▸ **EXERCISE**
Restate every record exactly, with nothing skipped.

Top of EXTRACTED DATA

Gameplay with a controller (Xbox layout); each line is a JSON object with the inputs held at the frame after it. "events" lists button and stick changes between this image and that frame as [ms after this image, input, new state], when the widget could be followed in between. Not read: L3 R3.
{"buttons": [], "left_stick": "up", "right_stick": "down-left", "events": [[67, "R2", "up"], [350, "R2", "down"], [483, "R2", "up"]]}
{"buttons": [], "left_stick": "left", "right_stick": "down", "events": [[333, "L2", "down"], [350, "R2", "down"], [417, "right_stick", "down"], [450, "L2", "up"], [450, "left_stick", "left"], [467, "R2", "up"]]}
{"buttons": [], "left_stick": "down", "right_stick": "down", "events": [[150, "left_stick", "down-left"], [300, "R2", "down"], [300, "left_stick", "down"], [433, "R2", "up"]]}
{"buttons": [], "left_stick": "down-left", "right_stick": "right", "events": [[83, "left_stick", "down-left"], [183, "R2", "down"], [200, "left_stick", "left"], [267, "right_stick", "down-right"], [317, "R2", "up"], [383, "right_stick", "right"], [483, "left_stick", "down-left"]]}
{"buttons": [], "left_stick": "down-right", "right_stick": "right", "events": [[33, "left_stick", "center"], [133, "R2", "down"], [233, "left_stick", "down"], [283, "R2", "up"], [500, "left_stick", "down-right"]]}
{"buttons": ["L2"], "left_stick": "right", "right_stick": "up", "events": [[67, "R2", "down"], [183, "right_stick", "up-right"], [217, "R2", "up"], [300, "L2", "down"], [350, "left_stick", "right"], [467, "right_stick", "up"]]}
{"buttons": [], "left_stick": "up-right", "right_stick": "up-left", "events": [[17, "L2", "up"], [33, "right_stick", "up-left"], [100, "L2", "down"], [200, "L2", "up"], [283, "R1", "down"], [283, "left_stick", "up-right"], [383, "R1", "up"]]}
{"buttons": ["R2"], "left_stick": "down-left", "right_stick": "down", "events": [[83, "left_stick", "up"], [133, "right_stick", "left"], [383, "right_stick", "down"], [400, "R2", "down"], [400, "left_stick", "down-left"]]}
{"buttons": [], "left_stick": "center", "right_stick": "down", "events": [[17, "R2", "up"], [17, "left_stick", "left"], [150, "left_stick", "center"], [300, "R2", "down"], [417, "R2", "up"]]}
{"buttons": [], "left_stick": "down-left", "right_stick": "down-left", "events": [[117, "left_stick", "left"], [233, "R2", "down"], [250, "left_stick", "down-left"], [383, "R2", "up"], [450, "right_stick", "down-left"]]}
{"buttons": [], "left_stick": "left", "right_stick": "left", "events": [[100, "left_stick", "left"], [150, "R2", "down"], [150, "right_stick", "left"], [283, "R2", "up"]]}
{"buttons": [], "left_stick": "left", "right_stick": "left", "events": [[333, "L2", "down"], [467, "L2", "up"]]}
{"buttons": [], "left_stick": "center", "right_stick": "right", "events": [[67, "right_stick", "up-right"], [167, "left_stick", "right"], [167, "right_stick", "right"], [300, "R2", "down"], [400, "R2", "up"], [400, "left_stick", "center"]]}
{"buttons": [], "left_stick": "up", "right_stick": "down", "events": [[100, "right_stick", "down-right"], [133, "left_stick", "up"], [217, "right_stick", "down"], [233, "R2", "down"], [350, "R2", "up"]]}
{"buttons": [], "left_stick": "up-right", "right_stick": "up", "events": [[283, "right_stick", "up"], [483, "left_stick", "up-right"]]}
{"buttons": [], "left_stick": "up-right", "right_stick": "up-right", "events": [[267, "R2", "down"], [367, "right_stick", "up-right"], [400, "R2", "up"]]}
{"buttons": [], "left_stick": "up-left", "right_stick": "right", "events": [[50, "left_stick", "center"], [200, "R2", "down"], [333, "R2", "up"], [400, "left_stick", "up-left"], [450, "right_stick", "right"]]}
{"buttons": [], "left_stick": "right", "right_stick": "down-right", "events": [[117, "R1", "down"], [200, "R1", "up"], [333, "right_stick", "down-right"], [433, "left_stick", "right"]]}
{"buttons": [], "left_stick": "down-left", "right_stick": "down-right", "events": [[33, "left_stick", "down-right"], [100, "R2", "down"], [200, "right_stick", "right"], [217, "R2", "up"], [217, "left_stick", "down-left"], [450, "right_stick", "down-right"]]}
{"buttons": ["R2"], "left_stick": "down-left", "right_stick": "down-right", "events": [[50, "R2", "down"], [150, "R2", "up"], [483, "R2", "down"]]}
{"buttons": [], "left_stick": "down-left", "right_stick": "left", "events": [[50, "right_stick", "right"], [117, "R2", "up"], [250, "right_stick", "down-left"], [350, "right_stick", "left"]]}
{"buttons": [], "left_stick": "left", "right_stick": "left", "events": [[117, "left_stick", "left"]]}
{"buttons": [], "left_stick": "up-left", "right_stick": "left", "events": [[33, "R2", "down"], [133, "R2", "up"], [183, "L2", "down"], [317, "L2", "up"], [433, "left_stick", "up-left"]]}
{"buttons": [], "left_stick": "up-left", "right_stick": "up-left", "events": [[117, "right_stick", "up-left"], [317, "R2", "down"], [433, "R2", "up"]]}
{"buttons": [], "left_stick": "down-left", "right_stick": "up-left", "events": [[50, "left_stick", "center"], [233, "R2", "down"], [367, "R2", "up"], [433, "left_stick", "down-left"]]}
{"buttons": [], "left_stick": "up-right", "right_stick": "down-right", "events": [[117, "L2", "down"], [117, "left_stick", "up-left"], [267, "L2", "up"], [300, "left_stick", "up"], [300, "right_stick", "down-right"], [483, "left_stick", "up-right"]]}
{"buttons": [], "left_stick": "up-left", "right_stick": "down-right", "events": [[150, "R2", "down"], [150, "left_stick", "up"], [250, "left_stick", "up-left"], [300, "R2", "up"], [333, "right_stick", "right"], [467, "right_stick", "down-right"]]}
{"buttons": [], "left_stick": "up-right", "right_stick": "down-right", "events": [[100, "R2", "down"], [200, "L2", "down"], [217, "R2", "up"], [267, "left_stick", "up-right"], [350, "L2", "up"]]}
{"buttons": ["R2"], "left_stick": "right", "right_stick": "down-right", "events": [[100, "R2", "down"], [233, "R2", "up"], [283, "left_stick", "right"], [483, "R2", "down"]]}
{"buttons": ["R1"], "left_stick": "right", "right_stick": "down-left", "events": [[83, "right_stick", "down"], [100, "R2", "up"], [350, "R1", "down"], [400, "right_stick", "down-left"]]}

Bottom of EXTRACTED DATA

▸ **EXERCISE ANSWER**
Gameplay with a controller (Xbox layout); each line is a JSON object with the inputs held at the frame after it. "events" lists button and stick changes between this image and that frame as [ms after this image, input, new state], when the widget could be followed in between. Not read: L3 R3.
{"buttons": [], "left_stick": "up", "right_stick": "down-left", "events": [[67, "R2", "up"], [350, "R2", "down"], [483, "R2", "up"]]}
{"buttons": [], "left_stick": "left", "right_stick": "down", "events": [[333, "L2", "down"], [350, "R2", "down"], [417, "right_stick", "down"], [450, "L2", "up"], [450, "left_stick", "left"], [467, "R2", "up"]]}
{"buttons": [], "left_stick": "down", "right_stick": "down", "events": [[150, "left_stick", "down-left"], [300, "R2", "down"], [300, "left_stick", "down"], [433, "R2", "up"]]}
{"buttons": [], "left_stick": "down-left", "right_stick": "right", "events": [[83, "left_stick", "down-left"], [183, "R2", "down"], [200, "left_stick", "left"], [267, "right_stick", "down-right"], [317, "R2", "up"], [383, "right_stick", "right"], [483, "left_stick", "down-left"]]}
{"buttons": [], "left_stick": "down-right", "right_stick": "right", "events": [[33, "left_stick", "center"], [133, "R2", "down"], [233, "left_stick", "down"], [283, "R2", "up"], [500, "left_stick", "down-right"]]}
{"buttons": ["L2"], "left_stick": "right", "right_stick": "up", "events": [[67, "R2", "down"], [183, "right_stick", "up-right"], [217, "R2", "up"], [300, "L2", "down"], [350, "left_stick", "right"], [467, "right_stick", "up"]]}
{"buttons": [], "left_stick": "up-right", "right_stick": "up-left", "events": [[17, "L2", "up"], [33, "right_stick", "up-left"], [100, "L2", "down"], [200, "L2", "up"], [283, "R1", "down"], [283, "left_stick", "up-right"], [383, "R1", "up"]]}
{"buttons": ["R2"], "left_stick": "down-left", "right_stick": "down", "events": [[83, "left_stick", "up"], [133, "right_stick", "left"], [383, "right_stick", "down"], [400, "R2", "down"], [400, "left_stick", "down-left"]]}
{"buttons": [], "left_stick": "center", "right_stick": "down", "events": [[17, "R2", "up"], [17, "left_stick", "left"], [150, "left_stick", "center"], [300, "R2", "down"], [417, "R2", "up"]]}
{"buttons": [], "left_stick": "down-left", "right_stick": "down-left", "events": [[117, "left_stick", "left"], [233, "R2", "down"], [250, "left_stick", "down-left"], [383, "R2", "up"], [450, "right_stick", "down-left"]]}
{"buttons": [], "left_stick": "left", "right_stick": "left", "events": [[100, "left_stick", "left"], [150, "R2", "down"], [150, "right_stick", "left"], [283, "R2", "up"]]}
{"buttons": [], "left_stick": "left", "right_stick": "left", "events": [[333, "L2", "down"], [467, "L2", "up"]]}
{"buttons": [], "left_stick": "center", "right_stick": "right", "events": [[67, "right_stick", "up-right"], [167, "left_stick", "right"], [167, "right_stick", "right"], [300, "R2", "down"], [400, "R2", "up"], [400, "left_stick", "center"]]}
{"buttons": [], "left_stick": "up", "right_stick": "down", "events": [[100, "right_stick", "down-right"], [133, "left_stick", "up"], [217, "right_stick", "down"], [233, "R2", "down"], [350, "R2", "up"]]}
{"buttons": [], "left_stick": "up-right", "right_stick": "up", "events": [[283, "right_stick", "up"], [483, "left_stick", "up-right"]]}
{"buttons": [], "left_stick": "up-right", "right_stick": "up-right", "events": [[267, "R2", "down"], [367, "right_stick", "up-right"], [400, "R2", "up"]]}
{"buttons": [], "left_stick": "up-left", "right_stick": "right", "events": [[50, "left_stick", "center"], [200, "R2", "down"], [333, "R2", "up"], [400, "left_stick", "up-left"], [450, "right_stick", "right"]]}
{"buttons": [], "left_stick": "right", "right_stick": "down-right", "events": [[117, "R1", "down"], [200, "R1", "up"], [333, "right_stick", "down-right"], [433, "left_stick", "right"]]}
{"buttons": [], "left_stick": "down-left", "right_stick": "down-right", "events": [[33, "left_stick", "down-right"], [100, "R2", "down"], [200, "right_stick", "right"], [217, "R2", "up"], [217, "left_stick", "down-left"], [450, "right_stick", "down-right"]]}
{"buttons": ["R2"], "left_stick": "down-left", "right_stick": "down-right", "events": [[50, "R2", "down"], [150, "R2", "up"], [483, "R2", "down"]]}
{"buttons": [], "left_stick": "down-left", "right_stick": "left", "events": [[50, "right_stick", "right"], [117, "R2", "up"], [250, "right_stick", "down-left"], [350, "right_stick", "left"]]}
{"buttons": [], "left_stick": "left", "right_stick": "left", "events": [[117, "left_stick", "left"]]}
{"buttons": [], "left_stick": "up-left", "right_stick": "left", "events": [[33, "R2", "down"], [133, "R2", "up"], [183, "L2", "down"], [317, "L2", "up"], [433, "left_stick", "up-left"]]}
{"buttons": [], "left_stick": "up-left", "right_stick": "up-left", "events": [[117, "right_stick", "up-left"], [317, "R2", "down"], [433, "R2", "up"]]}
{"buttons": [], "left_stick": "down-left", "right_stick": "up-left", "events": [[50, "left_stick", "center"], [233, "R2", "down"], [367, "R2", "up"], [433, "left_stick", "down-left"]]}
{"buttons": [], "left_stick": "up-right", "right_stick": "down-right", "events": [[117, "L2", "down"], [117, "left_stick", "up-left"], [267, "L2", "up"], [300, "left_stick", "up"], [300, "right_stick", "down-right"], [483, "left_stick", "up-right"]]}
{"buttons": [], "left_stick": "up-left", "right_stick": "down-right", "events": [[150, "R2", "down"], [150, "left_stick", "up"], [250, "left_stick", "up-left"], [300, "R2", "up"], [333, "right_stick", "right"], [467, "right_stick", "down-right"]]}
{"buttons": [], "left_stick": "up-right", "right_stick": "down-right", "events": [[100, "R2", "down"], [200, "L2", "down"], [217, "R2", "up"], [267, "left_stick", "up-right"], [350, "L2", "up"]]}
{"buttons": ["R2"], "left_stick": "right", "right_stick": "down-right", "events": [[100, "R2", "down"], [233, "R2", "up"], [283, "left_stick", "right"], [483, "R2", "down"]]}
{"buttons": ["R1"], "left_stick": "right", "right_stick": "down-left", "events": [[83, "right_stick", "down"], [100, "R2", "up"], [350, "R1", "down"], [400, "right_stick", "down-left"]]}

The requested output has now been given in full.